ABSTRACTS: The Effect of Stress Path on Reservoir Compaction and Permeability

The evolution of the stress state in a depleting reservoir has a significant influence on the changes in physical properties within the reservoir. Utilizing a formalism we refer to as Deformation Analysis in Reservoir Space (DARS) that combines laboratory rock physics experiments with in-situ stress measurements, production-induced porosity and permeability changes can be estimated. Empirical bounds of permeability reductions with compaction have been derived from a number of laboratory studies on Gulf of Mexico sands. The Kozeny-Carman relationship can match the empirical lower bound of permeability reduction with an assumed percolation porosity close to 0% (corresponding to samples with an extremely well-connected pore space). However, the Kozeny-Carman relationship generally underestimates the effect of compaction on permeability changes. Using the empirical porosity change/permeability change relationships, we examine the effects of production-induced deformation on permeability reduction in a Gulf of Mexico reservoir, Field Z, and compare them with in-situ measurements.

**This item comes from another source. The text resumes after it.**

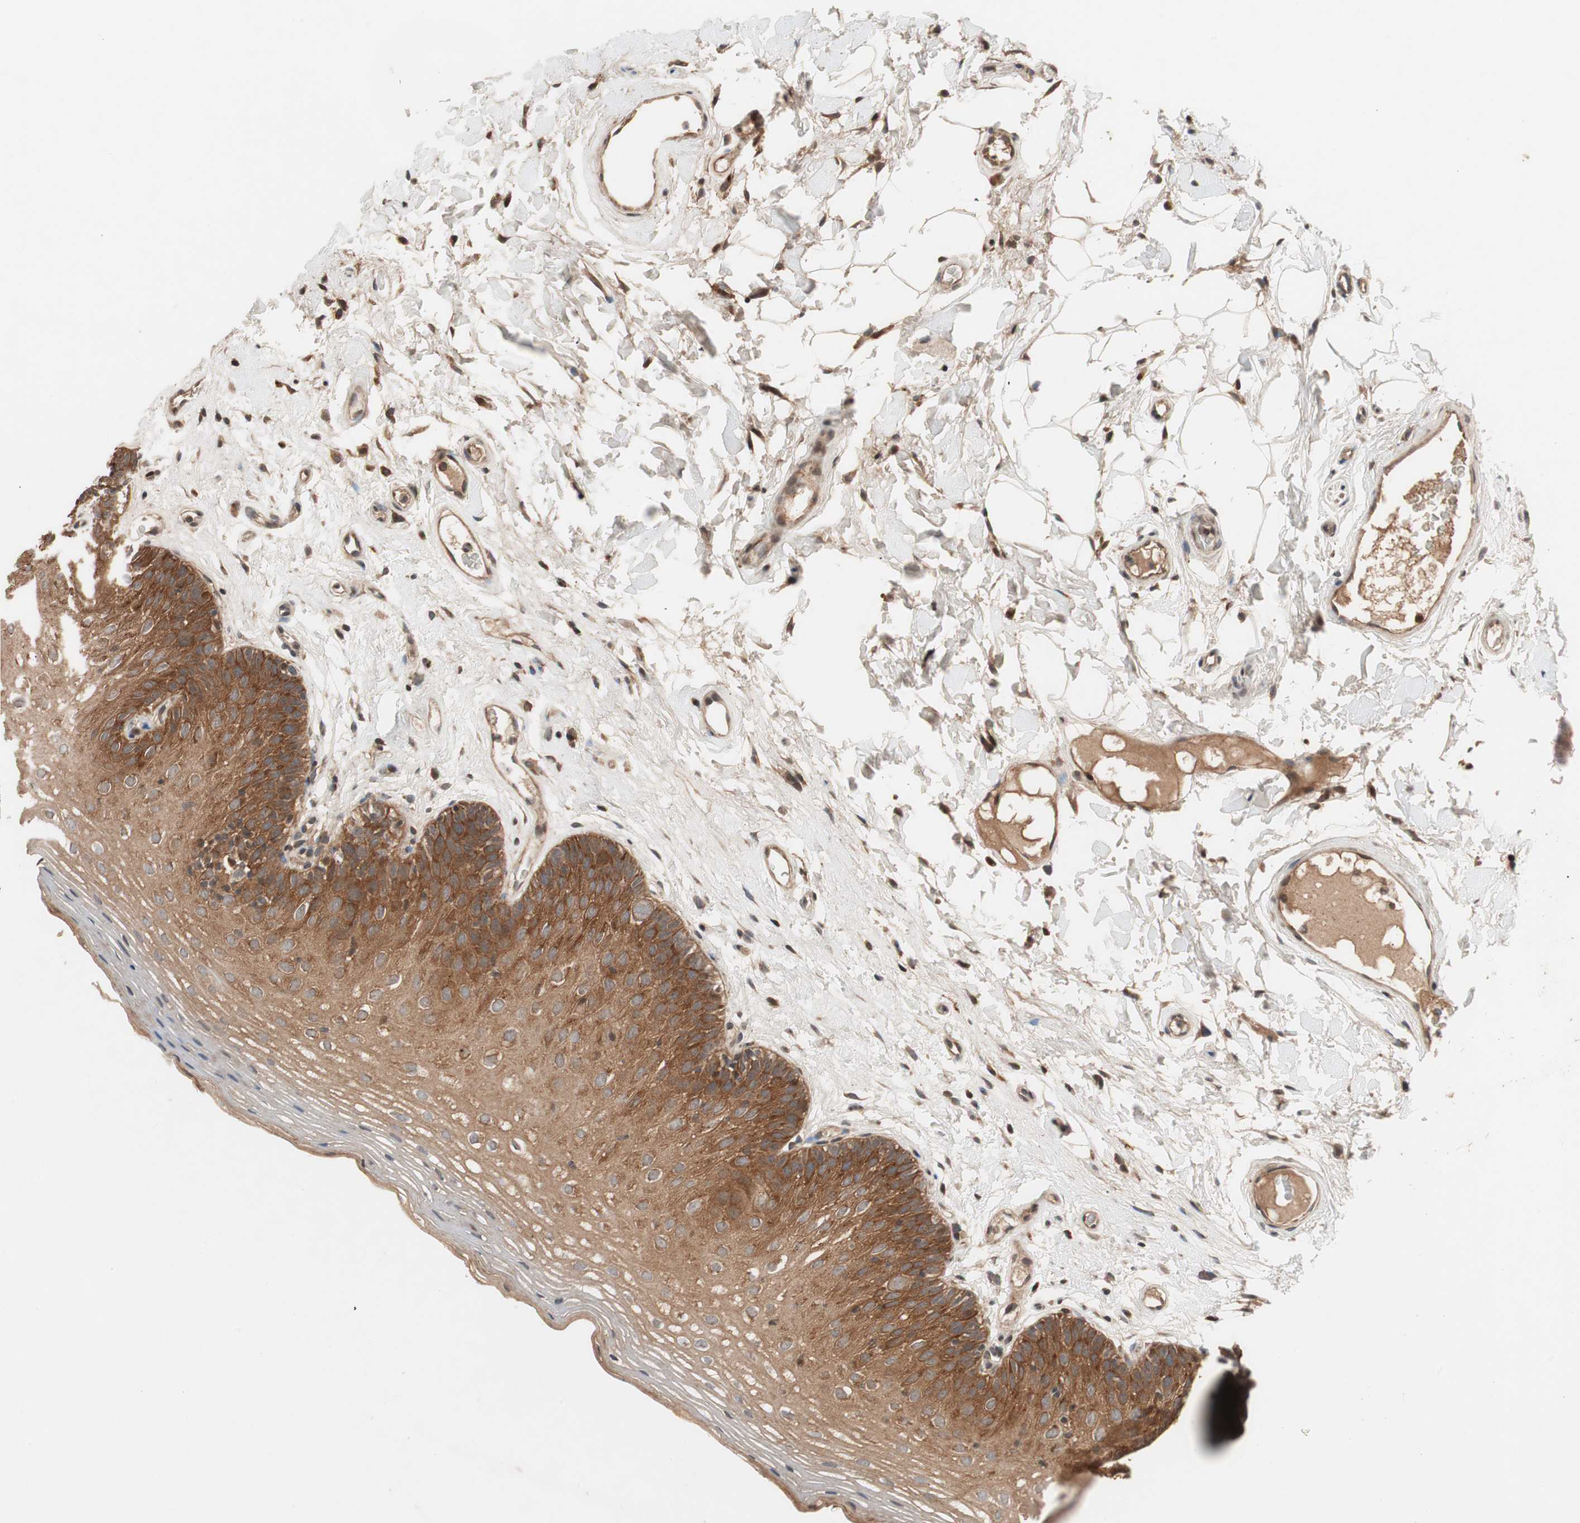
{"staining": {"intensity": "strong", "quantity": ">75%", "location": "cytoplasmic/membranous"}, "tissue": "oral mucosa", "cell_type": "Squamous epithelial cells", "image_type": "normal", "snomed": [{"axis": "morphology", "description": "Normal tissue, NOS"}, {"axis": "morphology", "description": "Squamous cell carcinoma, NOS"}, {"axis": "topography", "description": "Skeletal muscle"}, {"axis": "topography", "description": "Oral tissue"}], "caption": "Immunohistochemistry histopathology image of benign oral mucosa: human oral mucosa stained using IHC shows high levels of strong protein expression localized specifically in the cytoplasmic/membranous of squamous epithelial cells, appearing as a cytoplasmic/membranous brown color.", "gene": "NF2", "patient": {"sex": "male", "age": 71}}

The DARS analysis indicates that 25 MPa of depletion (~3600psi) will result in a change in porosity from 24% to 21%. The predicted permeability changes range between 40% and 70%, depending on the initial permeability. These predictions correspond reasonably well with measured permeability changes in 3 wells in the field. As most of the porosity and permeability loss associated with depletion are irreversible, stress management may become critical in uncemented sand reservoirs in which inelastic compaction is the dominant mode of reservoir deformation.


AAPG Search and Discovery Article #90026©2004 AAPG Annual Meeting, Dallas, Texas, April 18-21, 2004.